Lord Mackay of Clashfern: My understanding of it—it was not always the understanding—is that the Lord Chancellor is not the legal adviser of the Government; the senior adviser to the Government is the Attorney General. The Lord Chancellor’s function is to ensure that, if there is a legal and constitutional issue on which it is necessary to take the Attorney General’s advice, that is done. I have a number of examples in my head—I do not need to trouble you with them—where that happened and the Attorney General was then brought in. As you know, the Attorney General can take advice from anybody he likes, but he is ultimately responsible for the advice that he gives to the Government. Nowhere has that been more forcibly and clearly illustrated than in the case of Lord Goldsmith and the Iraq war.

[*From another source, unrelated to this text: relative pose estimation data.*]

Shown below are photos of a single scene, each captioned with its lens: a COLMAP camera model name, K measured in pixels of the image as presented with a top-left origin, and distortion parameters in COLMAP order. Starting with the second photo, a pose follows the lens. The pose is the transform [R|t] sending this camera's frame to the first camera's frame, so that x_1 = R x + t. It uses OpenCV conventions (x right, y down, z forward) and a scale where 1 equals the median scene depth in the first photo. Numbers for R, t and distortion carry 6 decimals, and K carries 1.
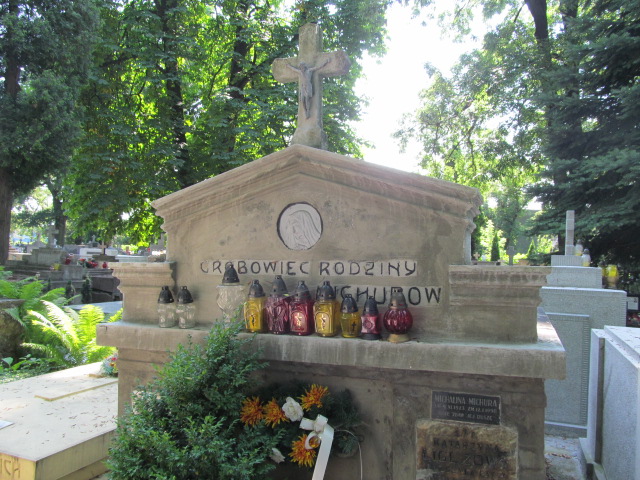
lens RADIAL K [[539.4, 0, 320.9], [0, 539.4, 240.5], [0, 0, 1]] dist [-0.049073, 0.027414]
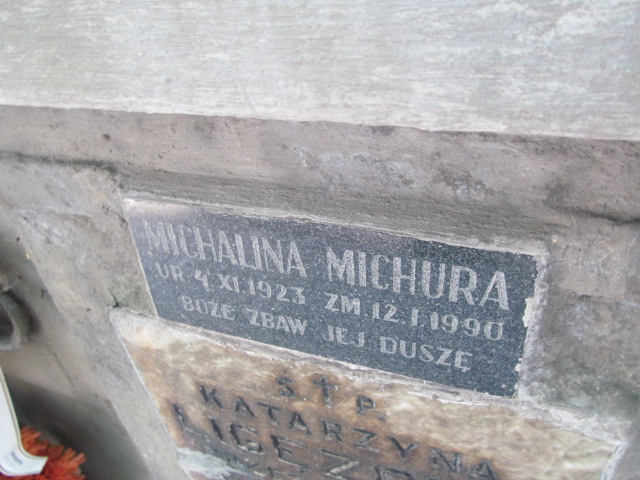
lens RADIAL K [[539.4, 0, 320.9], [0, 539.4, 238.2], [0, 0, 1]] dist [-0.049073, 0.027414]
pose [[0.993335, -0.097846, -0.060931, 0.287405], [0.114221, 0.764499, 0.634425, 0.199519], [-0.015495, -0.637156, 0.770579, 0.895346]]
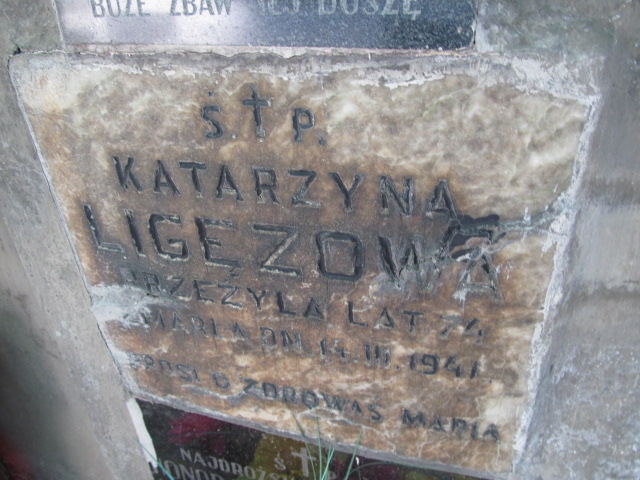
lens RADIAL K [[539.4, 0, 320.8], [0, 539.4, 241.2], [0, 0, 1]] dist [-0.049073, 0.027414]
pose [[0.995446, -0.091195, 0.027773, 0.283407], [0.058879, 0.817274, 0.573234, 0.300802], [-0.074975, -0.568988, 0.818921, 0.850115]]
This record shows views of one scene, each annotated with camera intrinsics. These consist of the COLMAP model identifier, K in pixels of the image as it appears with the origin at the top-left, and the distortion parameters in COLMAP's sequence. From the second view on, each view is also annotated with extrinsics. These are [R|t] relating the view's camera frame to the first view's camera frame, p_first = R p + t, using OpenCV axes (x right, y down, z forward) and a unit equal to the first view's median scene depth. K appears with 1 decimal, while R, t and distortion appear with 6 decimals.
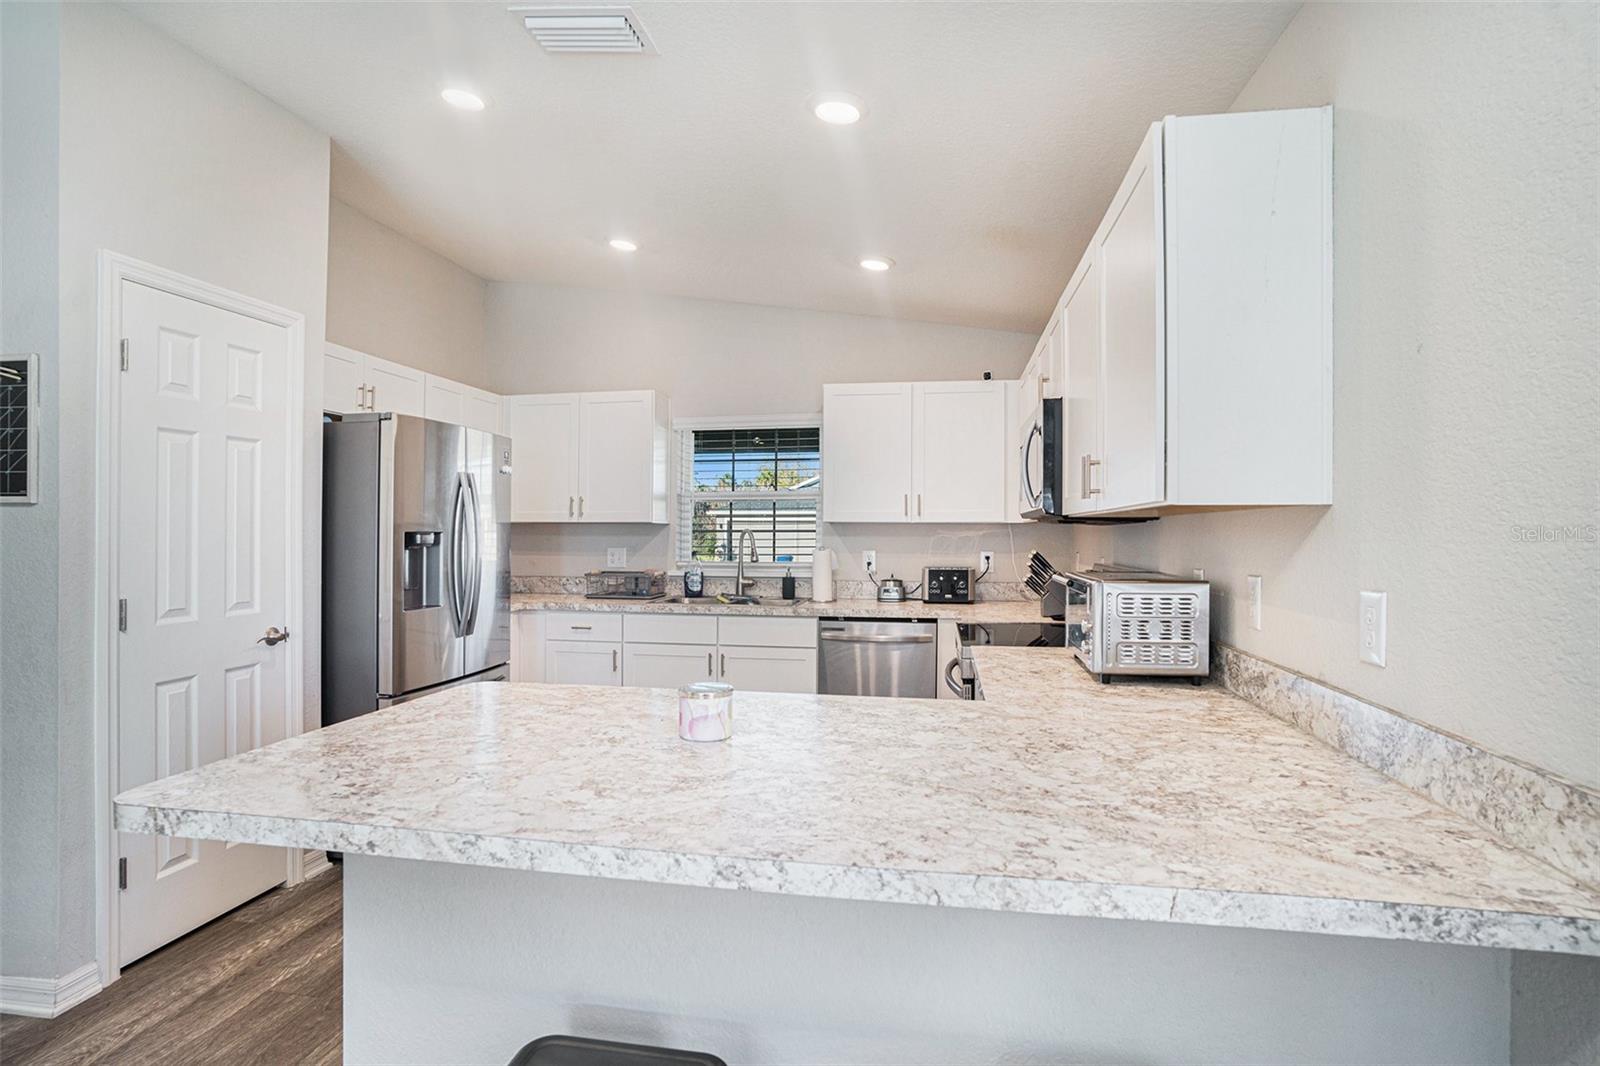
lens RADIAL K [[805.2, 0, 800.0], [0, 805.2, 533.0], [0, 0, 1]] dist [-0.000961, -0.000011]
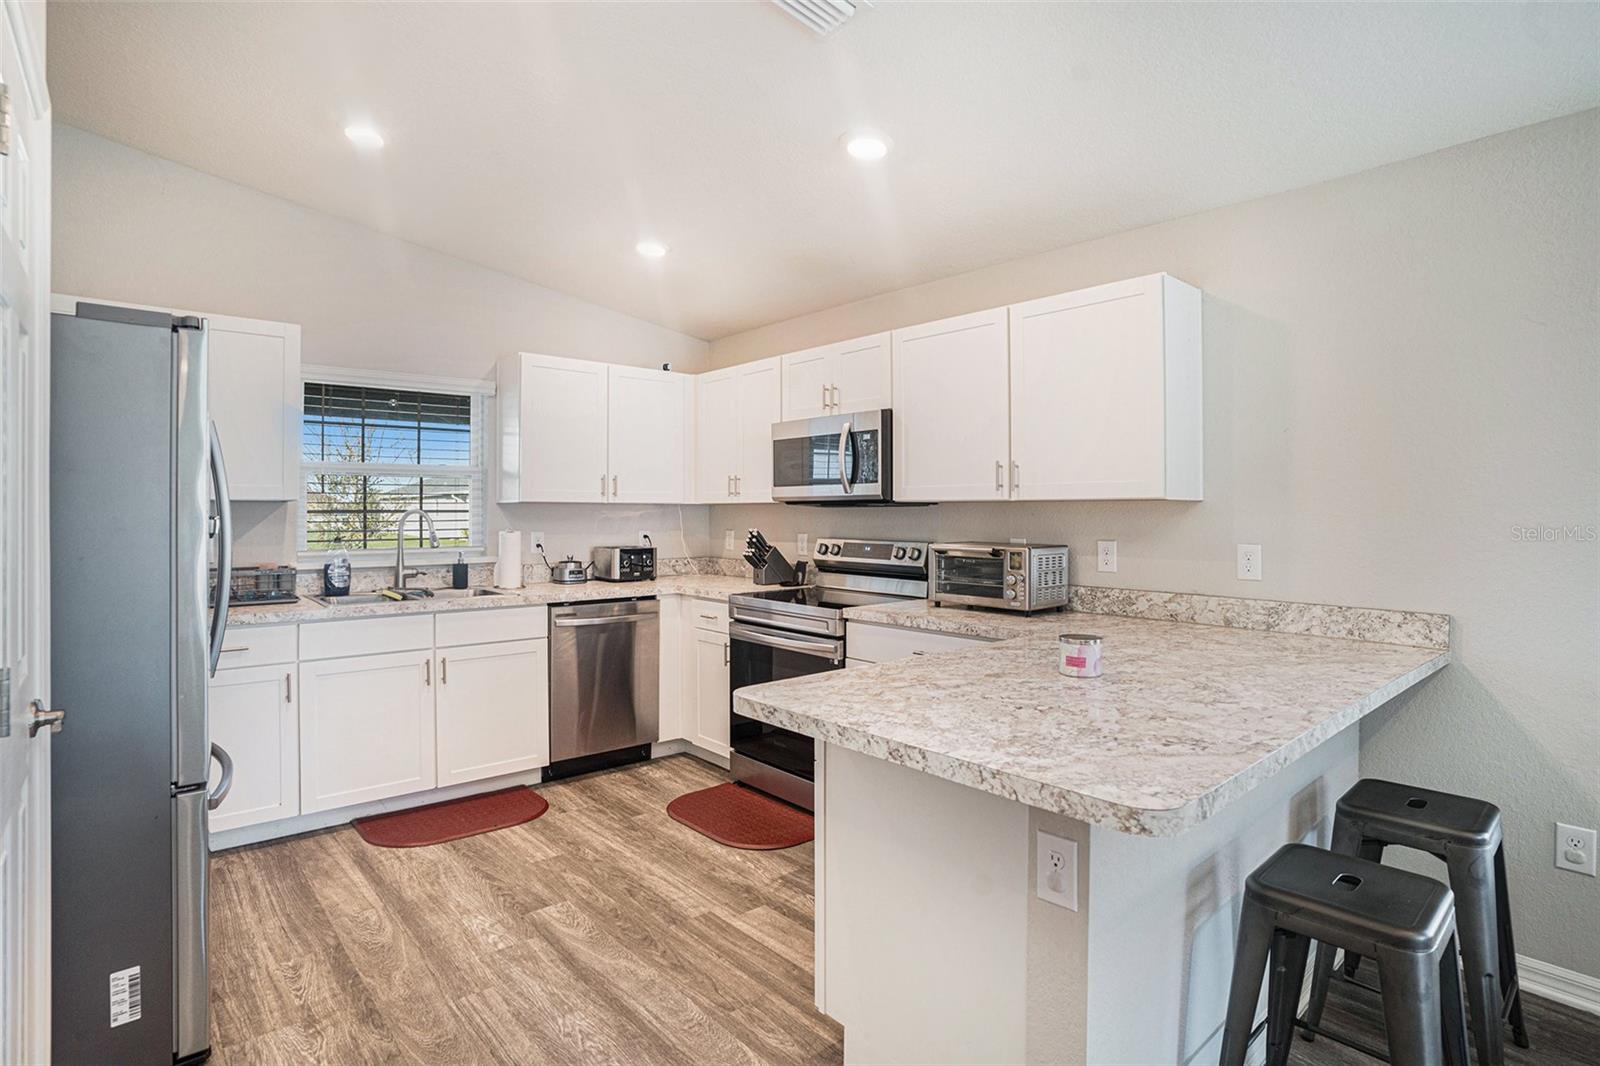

Lord Lester of Herne Hill: Quite so, but in the case of the Suez affair, when I was in the army, we know that Anthony Eden’s Government deliberately did not take the advice of the law officers about the legality of what they were doing. That illustrates, does it not, the fallibility of any system if there are people who are unwilling to work it properly.
Lord Mackay of Clashfern: I think that you will find, if I am not mistaken, that in that case the advice came from a quarter different from the one I have seen.
Q29 The Chairman: I have one final question. You have covered the ground and I will ask a question simply by way of reprise. We have covered the topic very well, but the question is: should there be a Lord Chancellor? If so, what should be his or her functions and, if not, who should perform those functions? This gives you a chance to roam freely—and please feel free to do so.
Lord Phillips of Worth Matravers: Should there be a Lord Chancellor? Tony Blair said “No, we’ll abolish him”, but it was then discovered that quite a number of functions go with the office. However, if one puts those on one side and looks at the Secretary of State for Justice and Lord Chancellor, and whether it is necessary to add the words “and Lord Chancellor”, I would say that it is not necessary any more. But that does not mean that that particular minister should not have precisely the same responsibility and duty to take the particular oath to uphold the rule of law and the independence of the judiciary. The Lord Chancellor’s office is important at the moment because that is an oath that the Lord Chancellor takes in that capacity.
Lord Mackay of Clashfern: I would add that there is of course a provision that makes interchangeable the discharge of their duties by the secretaries of state. All secretaries of state are one—there is one office of secretary of state, as I understand the constitutional position—therefore the Secretary of State for Defence could be called upon to exercise the functions of the Secretary of State for Justice. However, the Lord Chancellorship is not subject to that rule and it is therefore extremely important that the title of Lord Chancellor be retained by somebody who has the responsibilities of the oath that is referred to in section 6A of the Promissory Oaths Act 1868.
The Chairman: Thank you very much. It has been a fascinating and extremely helpful session. I am sure that the committee is most grateful to you both for giving your time to be here. We shall read in the transcript what you have said with great interest. I have no doubt that it will contribute in large measure to our report.